The truth is that the folks at Volkswagen thought that the fitness of their cars from an ‘emission’ perspective would be evaluated only by the equipment attached to the test beds inside the EPA laboratory. In their view, their universe consisted of the company, the diesel engine fitted cars, the EPA, its testing facility and the standard protocols for emission testing.
Further, they believed that standard linkages existed among these tightly specified entities. So they modelled their behaviour on these assumptions and hoped to be judged as being in conformity with the laid down norms. In short, they thought they were subjected to a ‘closed loop’ management control system.
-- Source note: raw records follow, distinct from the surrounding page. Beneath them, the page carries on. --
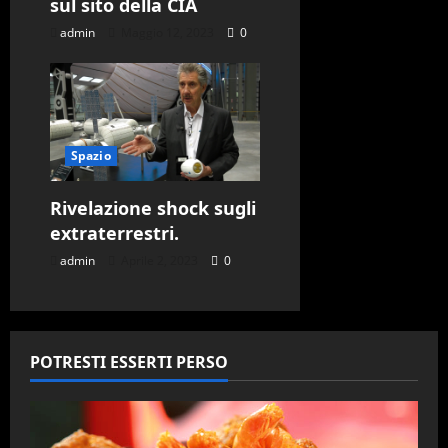
sul sito della CIA
admin
Maggio 12, 2023
0
Spazio
Rivelazione shock sugli
extraterrestri.
admin
Aprile 2, 2023
0
POTRESTI ESSERTI PERSO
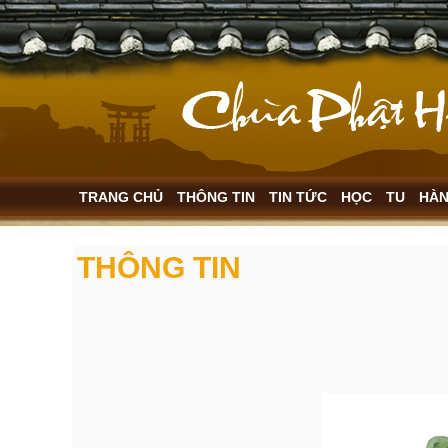
TRANG CHỦ
THÔNG TIN
TIN TỨC
HỌC
TU
HÀ
THÔNG TIN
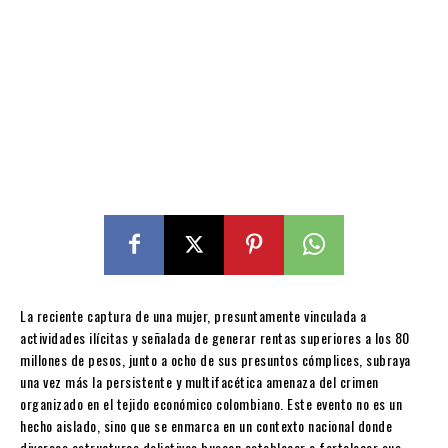
La reciente captura de una mujer, presuntamente vinculada a
actividades ilícitas y señalada de generar rentas superiores a los 80
millones de pesos, junto a ocho de sus presuntos cómplices, subraya
una vez más la persistente y multifacética amenaza del crimen
organizado en el tejido económico colombiano. Este evento no es un
hecho aislado, sino que se enmarca en un contexto nacional donde
diversas estructuras delictivas buscan establecer o fortalecer sus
But the reality is that they were actually operating in a world with an unspecified number of entities beyond the EPA, such as the West Virginia University and a Europe-based NGO with an agenda of environmental protection.
Equally, the linkages extended beyond test beds and EPA-mandated protocols for emission testing. So, they were actually operating under an open-ended (in contrast to a closed-loop) system and, hence, it was inevitable that their behaviour, which would have been perfectly fine in a ‘closed-loop’ control system, would come up short under an alternative ‘open’ system with flexible linkages.
Gaming the system
In fairness to Volkswagen, what it did was completely in accord with human nature. If the stakes are high enough, all of us prone to ‘gaming’ the system that judges us and holds us to account by some exacting standards.
Volkswagen was indulging in a behaviour that is no different from that of students who take the IIT-JEE in the hope that they can crack the exam a little better than the hundreds of thousands of others with whom they are competing. It started as a test (a control system for filtering students with the right ability) for evaluating the mathematical and logical reasoning abilities of candidates aspiring for a seat in these institutions imparting technical education.
Today, it has been gamed by the students and their tutors, and the net result is that it (the control system) has been reduced to one of learning by heart the answers to a fairly large, but nevertheless finite set of questions.
The students may have succeeded in ‘gaming’ the system and emerged successful. But it doesn’t work for them in the long run. For if it did, we would not be hearing about the utter lack of employability of many of those who pass through the portals of these centres of excellence. The real world, which is another control system, is open-ended with loosely defined linkages that cannot be gamed.
Control design atrophy
For the regulatory authorities too, there is a lesson to be learnt from the Volkswagen episode. Control systems have a tendency to atrophy over time. They no longer deliver the output expected of them. There is a divergence between the expected outcome and the actual, with the added disadvantage that neither the regulators nor the general public who look to the regulators to ensure satisfactory outcome, are even aware of such divergence.
Part of the problem is that the regulator depends excessively on its own ability to control outcomes. Because it relies exclusively on itself there is a need to reduce oversight to a set of standardised processes. Perhaps there is even a case for crowd-sourcing regulation.
There was this story (apocryphal, perhaps) when Airbus first launched its fully automated (fly-by-wire) A-320 line of aircraft. The CEO had proudly announced that the new aircraft had been designed to operate with just a pilot and his dog. The pilot was required to sit with his hands held closely to his chest and the dog was meant to bite him the moment he tried to fiddle with the control knobs!
Thank God the airlines haven’t completely heeded such well-meaning advice. Just as the much-hyped driverless cars run by computers are subject to one great risk — hacking by outsiders, making drivers a safety feature in such cases, even these hi-tech aircraft could do with a certain degree of human intervention inside.